Japan to allow U.S. to export new missile

Kyodo

The government has decided to allow the U.S. to export to third countries a jointly developed ballistic missile interceptor, in a politically sensitive move that represents a further easing of Japan’s ban on arms exports, sources said Tuesday.

The two countries will discuss each export of the new Block 2A type of the sea-based Standard Missile-3 interceptor to stay in line with Japan’s export controls, such as excluding countries under U.N. arms sanctions.

But it is uncertain whether Japan in reality can turn down requests by its closest ally.

The decision will be conveyed when the two allies’ defense chiefs meet early next month, and will be confirmed at the two-plus-two security talks involving their defense and foreign ministers later in June, the sources said.

SM-3 interceptors are designed to shoot down intermediate-range ballistic missiles.
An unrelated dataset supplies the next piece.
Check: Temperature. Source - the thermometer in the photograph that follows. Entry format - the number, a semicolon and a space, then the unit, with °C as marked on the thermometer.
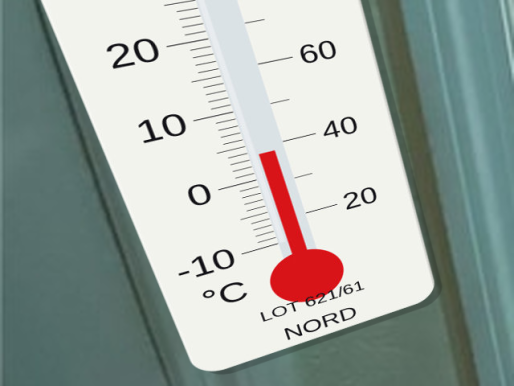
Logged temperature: 3.5; °C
They are fired from warships equipped with the sophisticated Aegis air defense system.

The U.S. plans to begin deploying the advanced version of the SM-3 system in 2018, mainly for a shield in Europe in response to threats from Iranian missiles, which is why Washington had urged Tokyo to ease the arms embargo.
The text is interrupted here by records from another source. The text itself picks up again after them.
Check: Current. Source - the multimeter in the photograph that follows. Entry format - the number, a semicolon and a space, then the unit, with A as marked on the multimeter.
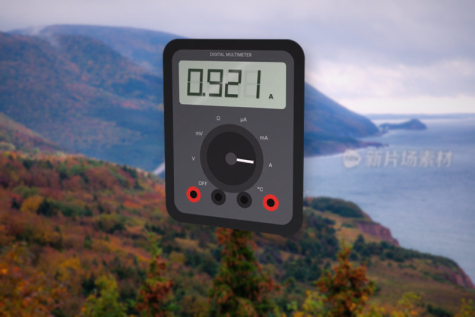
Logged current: 0.921; A
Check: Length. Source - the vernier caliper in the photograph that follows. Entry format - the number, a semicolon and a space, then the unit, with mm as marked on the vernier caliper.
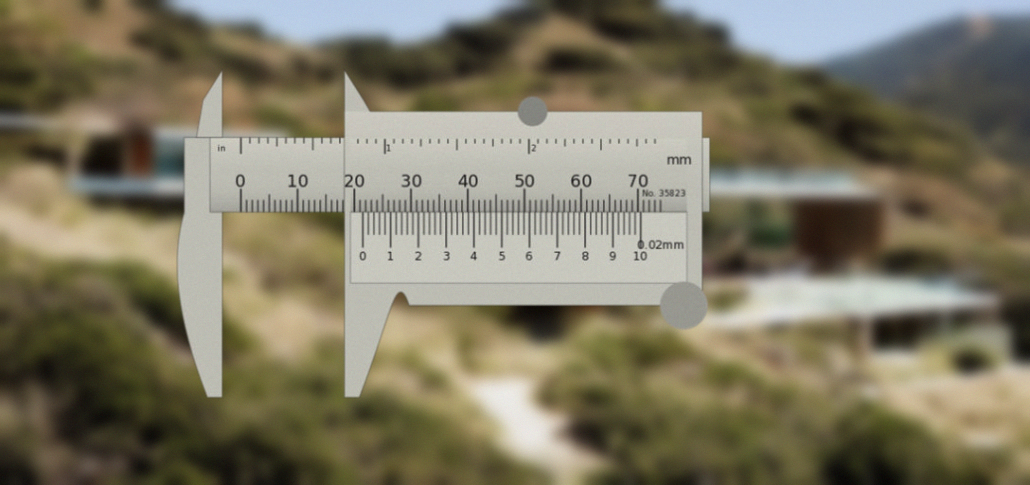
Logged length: 21.5; mm
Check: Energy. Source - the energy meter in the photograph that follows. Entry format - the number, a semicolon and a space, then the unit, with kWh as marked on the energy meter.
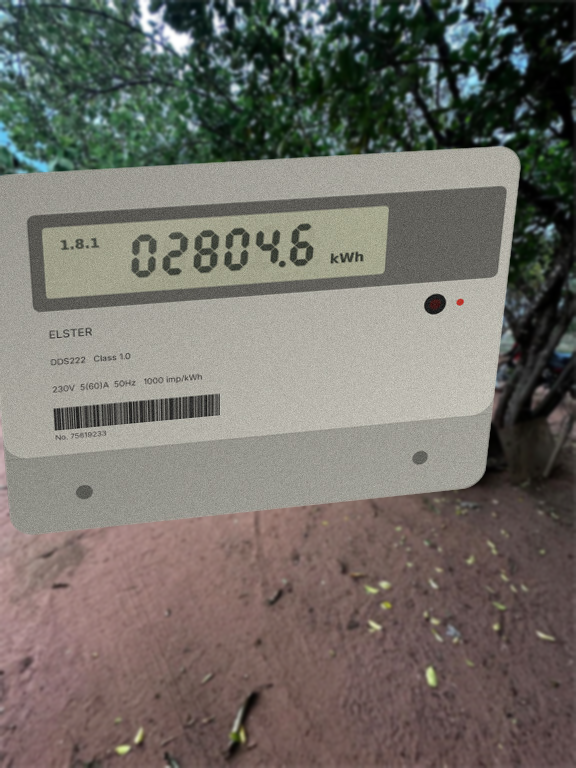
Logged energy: 2804.6; kWh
Prime Minister Naoto Kan’s administration has reached a basic agreement to accept the U.S. request, on the condition that Washington and the destination countries pledge in their contracts to ban any transfer to other nations, and that U.N.-sanctioned countries such as North Korea and Iraq are ruled out from the beginning, the sources said.
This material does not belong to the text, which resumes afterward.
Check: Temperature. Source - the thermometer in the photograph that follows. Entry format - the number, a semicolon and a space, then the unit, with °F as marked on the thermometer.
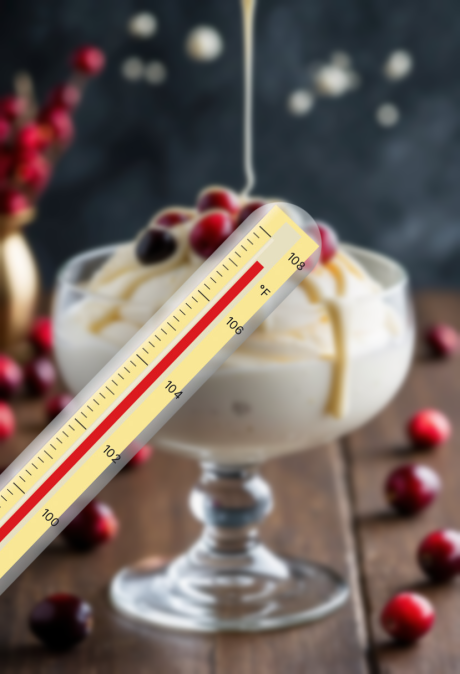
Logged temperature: 107.4; °F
“It is extremely difficult to reject the request from the United States, with which we are bound in an alliance,” a government source said. “Saying no might result in negative repercussions on future joint development of equipment.”

In addition, Tokyo hopes that by agreeing to allow the exports, it would send a message of deepening the bilateral relationship despite the prolonged stalemate over the controversial relocation of the Futenma military base in Okinawa, the sources said.

But while Japan expects the U.S. to exercise strict control of the weapon system in the case of such exports, some experts said Tokyo’s position will be tested if the planned destination is involved in conflicts, such as Israel, to which Washington is believed to be considering exporting the interceptors.

Allowing exports to a country in conflict would clearly violate Japan’s “three principles” on arms exports.